Use this when you want to run the server without a GUI, for example on a remote machine over SSH.

Run the server with t3 serve.

npx t3 serve --host "$(tailscale ip -4)"

t3 serve starts the server without opening a browser and prints:

  • a connection string
  • a pairing token
  • a pairing URL
  • a QR code for the pairing URL

From there, connect from another device in either of these ways:

  • scan the QR code on your phone
  • in the desktop app, enter the full pairing URL
  • in the desktop app, enter the host and token separately
  • in the hosted web app, open a hosted pairing URL when the backend is reachable over HTTPS

Use t3 serve --help for the full flag reference. It supports the same general startup options as the normal server command, including an optional cwd argument.

For hosted web pairing over Tailscale HTTPS, opt in to Tailscale Serve:

npx t3 serve --tailscale-serve

By default this configures Tailscale Serve on HTTPS port 443 and advertises https://machine.tailnet.ts.net/. Advanced users can choose a different HTTPS port:

npx t3 serve --tailscale-serve --tailscale-serve-port 8443

Note The GUIs do not currently support adding projects on remote environments. For now, use t3 project ... on the server machine instead. Full GUI support for remote project management is coming soon.

Option 3: Desktop-Managed SSH Launch

Use this when you want the desktop app to start or reuse T3 Code on another machine over SSH.

  1. Open SettingsConnections.
  2. Under Remote Environments, choose Add environment.
  3. Select the SSH launch flow.
  4. Enter the SSH target, such as user@example.com.
  5. Confirm the launch. The desktop app probes the host, starts or reuses a remote T3 server, opens a local port forward, and saves the environment.

After setup, the renderer connects to a local forwarded HTTP/WebSocket endpoint. The remote host still owns the actual T3 server, projects, files, git state, terminals, and provider sessions.

SSH launch is a desktop feature because it needs local process and SSH access. Once the environment is paired and saved, it uses the same environment list and connection model as direct LAN, Tailscale, HTTPS, or future tunnel-backed environments.

How Pairing Works

The remote device does not need a long-lived secret up front.

Instead:

  1. t3 serve issues a one-time owner pairing token.
  2. The remote device exchanges that token with the server.
  3. The server creates an authenticated session for that device.

After pairing, future access is session-based.
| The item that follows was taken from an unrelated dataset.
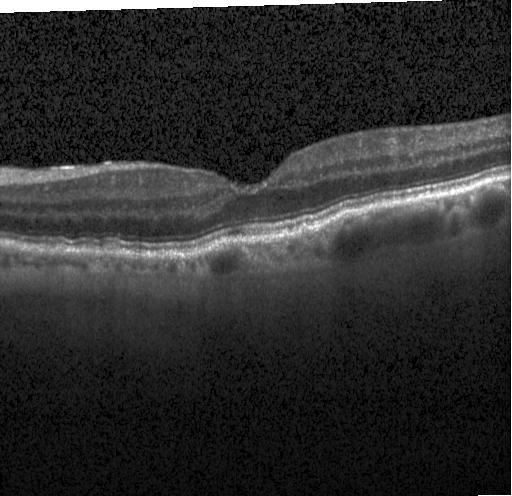

OCT finding: drusen.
You do not need to keep reusing the original token unless you are pairing a new device.

Hosted Web App Pairing

The hosted web app at https://app.t3.codes can save a remote backend in browser local storage from a URL like:

https://app.t3.codes/pair?host=https://backend.example.com:3773#token=PAIRCODE

Use hosted pairing when the backend is reachable from the browser over HTTPS/WSS. This includes a backend behind a trusted HTTPS tunnel or another HTTPS endpoint you operate.

Do not use hosted pairing for plain HTTP LAN URLs such as http://192.168.x.y:3773. Browsers block an HTTPS page from connecting to an insecure HTTP or WS backend. For those endpoints, use the direct pairing URL shown by the desktop app or CLI from a client that can open that HTTP URL directly.

Hosted pairing does not proxy traffic through T3 Code. The browser still connects directly to the backend URL in the pairing link.

Managing Access Later

Use t3 auth to manage access after the initial pairing flow.

Typical uses:

  • issue additional pairing credentials
  • inspect active sessions
  • revoke old pairing links or sessions

Use t3 auth --help and the nested subcommand help pages for the full reference.

Security Notes

  • Treat pairing URLs and pairing tokens like passwords.
  • Prefer binding --host to a trusted private address, such as a Tailnet IP, instead of exposing the server broadly.
  • Anyone with a valid pairing credential can create a session until that credential expires or is revoked.
  • Hosted pairing links keep the credential in the URL hash so it is not sent to the hosted app server, but it can still be exposed through browser history, screenshots, logs, or copy/paste.
  • Use t3 auth to revoke credentials or sessions you no longer trust.